For years wealthy countries have promised that they will provide the necessary resources so that poorer countries can adapt to climate change, but have never delivered on the $100bn (£72bn) a year promised. Inaction has already proved costly, with UNCTAD estimating that adaptation costs have already doubled to $200bn a year, and will continue rising as temperatures increase: to $300bn a year by 2030 and $500bn by 2050.

This is exactly the same message as that delivered to the UK government by the independent Office for Budget Responsibility. Yes, meeting the challenge of climate change is expensive. Yes, governments are counting the economic cost of the pandemic. But doing nothing costs more – a lot more – in the end.

Testing times for Lagarde et al

Central banks are feeling the heat. Rising inflation has put their credibility on the line – and they know it. The European Central Bank’s Christine Lagarde became extremely animated as she flatly rejected the idea that borrowing costs in the eurozone would need to go up next year. Markets had got it wrong, Lagarde insisted.

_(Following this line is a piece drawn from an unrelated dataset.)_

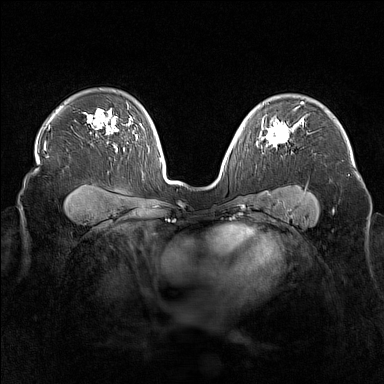
Breast MRI (dynamic contrast-enhanced), one axial slice; dynamic contrast-enhanced series, time point 2 of 7 at this slice position (early post-contrast); 1.5 T; TE 1.8 ms, TR 5 ms; 1 mm slice thickness; 384 × 384 image matrix, field of view 340 × 340 mm. Female patient.
Structures marked on this image (semi-automatically segmented with operator editing):
- enhancing-tissue mask used for the functional tumour volume (all voxels passing the contrast-enhancement thresholds inside the analysis volume; usually the tumour): box from (x=262, y=121) to (x=295, y=146) px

There was a time when that would have been it because when the president of the ECB spoke the markets listened. These days central bankers receive a lot less reverence: the markets thumbed their nose at Lagarde and brought forward the moment when they expect interest rates to start rising.

To be honest, Lagarde might have anticipated that response given that she said only one thing had been on the mind of the ECB’s governing council. “We talked about inflation, inflation, inflation,” she said. Markets believe an almighty row is going on between hawks and doves at the ECB, and that eventually the hawks will win.

Lagarde’s point – and it’s a reasonable one – is that the current high level of inflation is a temporary phenomenon caused by the pressure on global supply chains from the ending of pandemic restrictions. Andrew Bailey, the governor of the Bank of England, has made a similar argument, as has Jerome Powell at the US Federal Reserve.

The latest US growth figures highlight the central bankers’ dilemma. A combination of rising infections, bottlenecks and less stimulus from the federal government in Washington led to a marked slowdown in the economy in the third quarter. While slower growth should eventually mean lower inflation, markets are determined to test the resolve of Lagarde et al. As Sir Alex Ferguson once said: it’s squeaky bum time.

Brown is right on vaccine stockpiling

Little is expected of the meeting of the G20 summit in Rome this weekend and that’s a shame because the idea of asking the leaders of the biggest developed and developing countries to sort out the world’s problems has much to commend it.

Gordon Brown certainly thinks it is time for the G20 to get its act together. For months he has been urging action that would end the hoarding of vaccines by rich western countries and he is now behind a letter from 160 members of the global great and good demanding fairer distribution of jabs.

Vaccine programmes are working but not everywhere. As the letter says, it is not just that G20 countries have secured 89% of the delivery contracts from pharma companies; it is also that they are due to get 71% of future deliveries. Vaccines stockpiled in the west will go to waste at a time when almost 100 developing countries are struggling to get their programmes off the ground. Brown calls this the “biggest international public policy failure of our times” and he is absolutely right.